I knew that this would be an interesting photo when I saw the preview in camera, but I had no idea that after I processed it, it would turn out to be one of my all time favorites. (Click here for tips on processing underwater photos).
The photo is my sister and brother in law with my daughter skipping stones down at the lake. I was actually setting up this scene to try my hand at a Matt Malloy inspired time-stack image (which totally didn’t work out in the end) so I wasn’t really paying much attention to the scene beyond setting up the composition.
In fact, just after I had everything locked down I yelled at them to get out of the frame – this was supposed to be a landscape only!
I didn’t even realize that I had a decent shot until I started editing the cloud landscapes for the time-stack in Lightroom. In real life, the clouds and colors, which obviously make this photo, didn’t look all that impressive – but a little contrast, clarity and vibrance and pow – I had a totally unexpected photo that I really liked.
Besides the colors and interest in the clouds, what I particularly like is how all of the composition lines in this photo lead your eye to the subject – totally accidental.
However, if I was taking this photo on purpose, I would have separated my subjects a bit more – I don’t like how they overlap – but I still think its a really cool image.
This is a photo of my son jumping into the pool while on vacation in Florida. At the time I took this photo, it was the middle of the day and I was just taking photos of the kids jumping into the pool for fun.
For this photo, I thought that I had messed up my timing, so I didn’t pay it much more attention, and on the camera, this photo just looked like a jumble of blue. In fact I almost deleted it right after I took it.
I wouldn’t have even bothered to edit it, except that I had edited another photo in the same series in Lightroom and had copied the same edits to all of the other photos.
But after I noticed how interesting it was, I realized that this image is actually the best photo out of the bunch and I would never have been able to capture this exact moment on purpose.
Technically speaking, this image could be better.
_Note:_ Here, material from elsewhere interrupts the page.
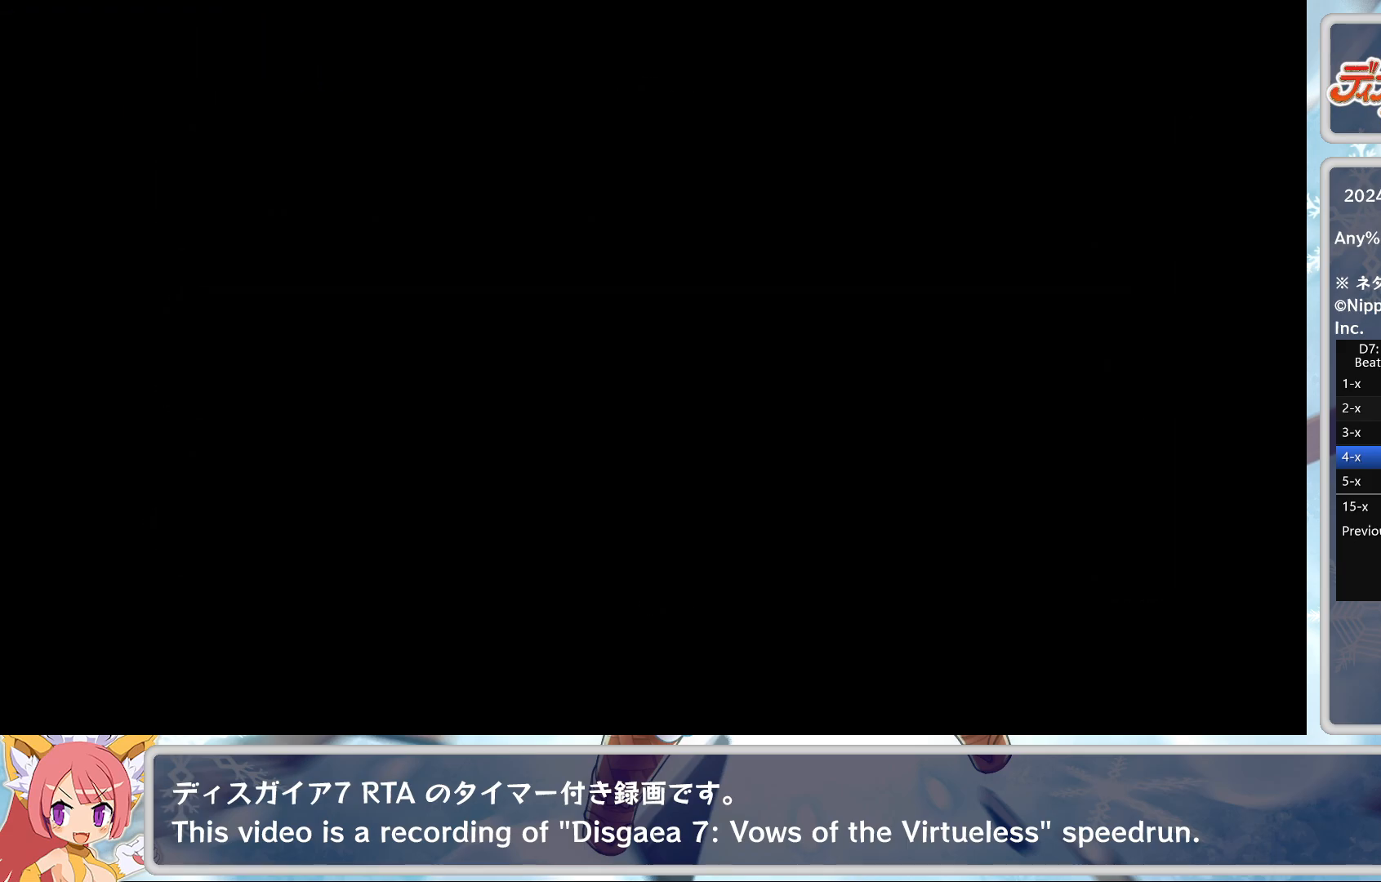
{"buttons": [], "left_stick": "center", "events": [[17, "TRIANGLE", "up"], [83, "TRIANGLE", "down"], [167, "TRIANGLE", "up"], [283, "TRIANGLE", "down"], [383, "TRIANGLE", "up"], [450, "TRIANGLE", "down"], [483, "TRIANGLE", "up"]]}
It is back lit which results in too much shadow in front and not enough detail in the water besides the bubbles, but again there is just something about this split second moment that I really like.
This final photo is a snapshot of my wife and I goofing around in a spring apple orchard – as photographed by my son who was four at the time.
Now, when you hand a four year old a Canon 5D Mk II, you don’t really expect much of them. Really, the only reason I handed him the camera in the first place was so he would stop whining about wanting to take pictures – he was supposed to be the model not the photographer after all!
This is only one of two frames where some part of us is not cut off, and it is the only frame with this perfect genuine moment, so it was just pure luck that he happened to push the shutter release at just the right moment.
As for me and my wife, we were just trying to do something fun and silly to keep the kids happy after dressing them up and dragging them out to a boring apple orchard really early on a cool spring morning.
When Have You Captured A Great Photo Without Knowing It?
Have you ever gotten a roll of film back with that one amazing shot?
Or experienced the same thing after uploading a memory card and sitting down at your computer?
After you gained experience as a photographer, have you lost some of that joy of discovering accidental great photos?
Or, is photography always an adventure?